Financial planning professionals have a tendency to recommend a rule-of-thumb for the amount of emergency savings that a family should keep. This rule states that a single person or dual income family should keep enough money in emergency reserves to cover 3 months of expenses. If the family has a single income, that amount should be increased to cover 6 months of expenses. Although this rule-of-thumb may be appropriate for many individuals with stable and salaried jobs, it is woefully inadequate for real estate professionals.
Realtors should be fully aware that their industry experiences seasonal fluctuations in revenue. The above graph showing existing home sales per month for the prior year illustrates that. Realtors should accelerate their savings during periods of higher sales to pad their emergency funds in order to maintain their lifestyle during slower sales months. Because of the nature of seasonal fluctuations, many realtors that I have worked with and interviewed have found that saving enough to cover 6 months of living expenses provides a comfortable emergency reserve to weather periods of decreased revenue. This amount could vary depending on level of lifestyle.
In addition to seasonal fluctuations, realtors must also contend with cyclical fluctuations in revenue. August 9th marked the 10-year anniversary of the beginning of the global financial crisis. The realtors that were fortunate enough to survive the financial crisis acutely remember the trauma of going several years with severely diminished income.
It is difficult to plan for cyclical crashes in the real estate market. Sales declines can last multiple years so it is difficult to come up with a reliable formula for the amount of money to keep in emergency savings. Of the realtors I have worked with that survived the financial crisis, most felt the need to save enough to cover a year’s worth of living expenses. Even then, surviving a cyclical decline may require a decrease in lifestyle spending and assumes that some amount of revenue is still coming in. If a realtor expects to maintain their current standard of living through a crisis, they will likely need to save even more.

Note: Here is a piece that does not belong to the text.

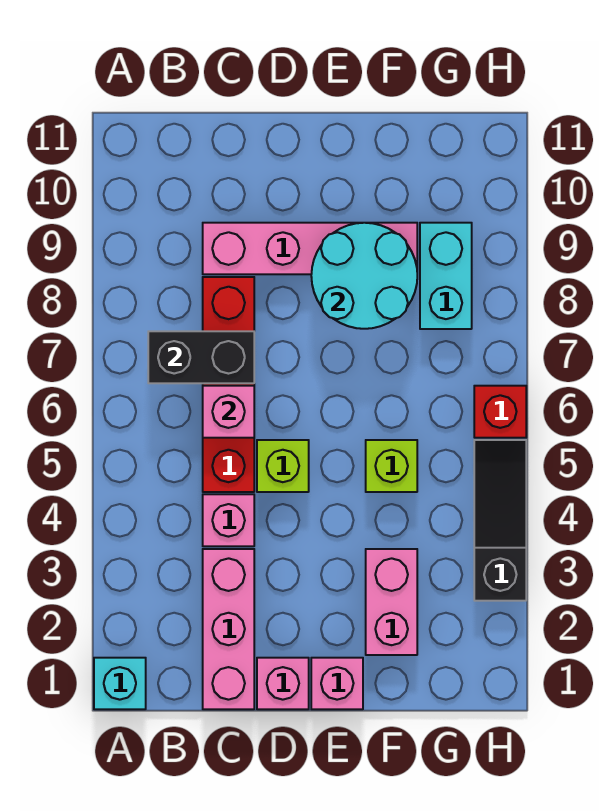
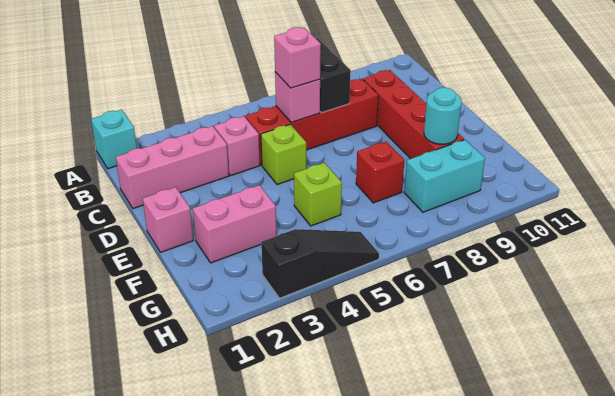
pink 1x4 brick [203,223,417,274] -> red 1x4 brick [363,70,464,159]
pink 1x1 brick [257,658,309,709] -> pink 1x1 brick moved to [274,27,321,88]
cyan 2x2 round brick [311,223,417,329] -> cyan 1x1 round brick [424,88,462,144]
red 1x1 brick [474,386,526,438] -> red 1x1 brick moved to [356,141,404,203]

It is also essential to keep the emergency savings in cash or cash-like instruments at a financial institution. The above graph shows the percent change from previous year for new single-family homes sold vs. the Wilshire 5000 Total Stock Market Index. There is a solid trend where the stock market decreases along with sharp decreases in home sales. If a realtor’s emergency funds were invested in the stock market, there is a strong possibility that its value could be severely diminished at a time when the realtor needs access to the funds.